See “AAAS Insiders Petition to Revoke Honors of Sexual Harassers

The latest turmoil for the organization follows months of complaints about McLaughlin’s leadership style, and began with a disagreement between McLaughlin and volunteer Jaedyn Ruli, a recent graduate of Binghamton University, at the end of January, BuzzFeed reports. A videochat conversation about police involvement in sexual harassment complaints turned into a dispute between the two organization members, with Ruli (their middle name, used for privacy) later writing a letter to MeTooSTEM’s board of directors to complain about McLaughlin’s behavior.

See “MeTooSTEM Founder BethAnn McLaughlin Has Left Vanderbilt

Ruli, who posted a resignation statement on Twitter on February 19, tells Science, “I left because I saw no future for MeTooSTEM that represented inclusivity or equity,” adding, “I feel an intense amount of fear and distress being remotely associated with BethAnn McLaughlin.”

See “Q&A: Scientist and Advocate BethAnn McLaughlin

Rasmussen and Swanson supported Ruli, writing to the organization’s board with calls for McLaughlin’s replacement and tweeting resignation statements on February 21.

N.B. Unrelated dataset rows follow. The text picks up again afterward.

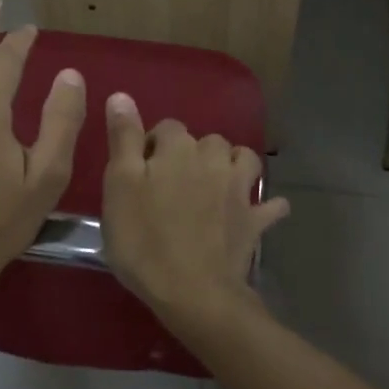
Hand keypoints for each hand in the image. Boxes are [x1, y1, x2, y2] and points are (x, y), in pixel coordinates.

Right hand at [100, 92, 289, 322]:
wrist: (193, 292)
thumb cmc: (144, 239)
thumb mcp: (119, 186)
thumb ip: (124, 138)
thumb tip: (122, 96)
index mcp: (178, 149)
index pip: (166, 128)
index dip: (152, 145)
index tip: (140, 172)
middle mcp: (214, 160)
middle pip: (206, 141)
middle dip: (192, 154)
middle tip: (173, 184)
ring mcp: (239, 190)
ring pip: (243, 159)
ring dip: (232, 165)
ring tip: (215, 183)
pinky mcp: (254, 221)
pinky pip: (270, 206)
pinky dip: (265, 205)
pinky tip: (258, 210)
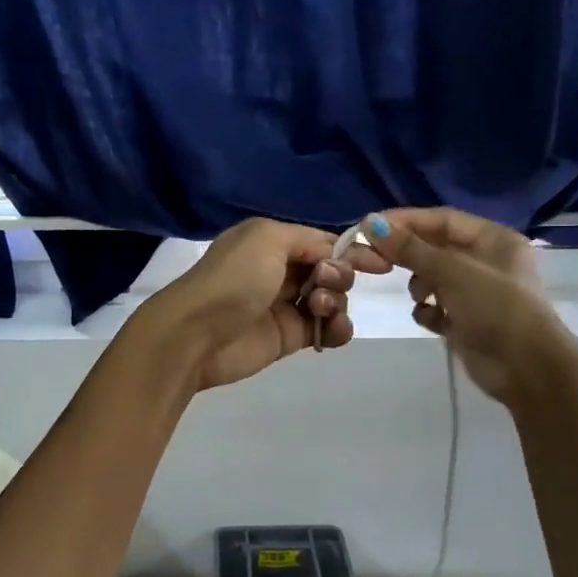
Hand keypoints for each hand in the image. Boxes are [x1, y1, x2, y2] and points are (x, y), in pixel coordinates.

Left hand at [135, 218, 390, 391]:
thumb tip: (333, 254)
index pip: (321, 241)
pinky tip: (332, 329)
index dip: (350, 250)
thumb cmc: (233, 279)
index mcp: (271, 241)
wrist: (197, 335)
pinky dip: (337, 328)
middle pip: (330, 269)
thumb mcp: (268, 238)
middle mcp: (279, 270)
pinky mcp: (288, 338)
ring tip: (318, 308)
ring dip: (337, 301)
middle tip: (324, 283)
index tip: (380, 262)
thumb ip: (308, 240)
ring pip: (332, 299)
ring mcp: (285, 305)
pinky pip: (326, 329)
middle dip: (338, 274)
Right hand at [363, 207, 569, 407]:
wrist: (525, 368)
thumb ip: (410, 248)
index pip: (442, 219)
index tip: (370, 227)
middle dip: (409, 255)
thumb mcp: (451, 271)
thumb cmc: (494, 307)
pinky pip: (438, 307)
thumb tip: (369, 222)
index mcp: (494, 239)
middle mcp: (487, 261)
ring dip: (419, 286)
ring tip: (420, 297)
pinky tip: (431, 320)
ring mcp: (478, 293)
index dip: (406, 221)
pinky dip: (429, 311)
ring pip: (434, 278)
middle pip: (436, 248)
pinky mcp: (468, 321)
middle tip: (375, 260)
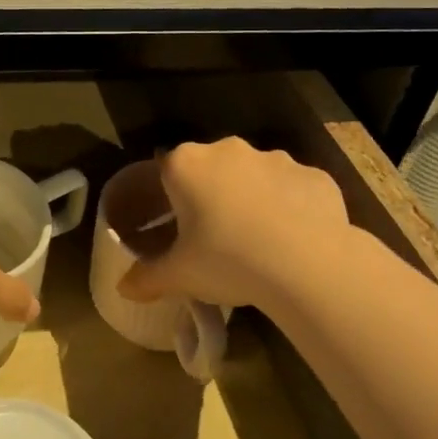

Carol Greider, a member of the board of MeTooSTEM and a molecular biologist at Johns Hopkins University, tells BuzzFeed in an email that the board has scheduled a meeting for this week to discuss the issue. She adds that the board had let Swanson and Rasmussen know that their messages had been received. “We told them we were digesting their many concerns,” she says.

Responding to the resignations, McLaughlin tells Science that she is sorry people who had resigned and were calling her out on Twitter were hurting, saying, “I know they’re not lying. I care deeply, but I cannot fix that problem.” She also defends her work record with the organization, and suggests that part of the criticism against her stems from social discomfort about “strong women. . . . I think there are lot of people that feel uncomfortable and they should get used to it.”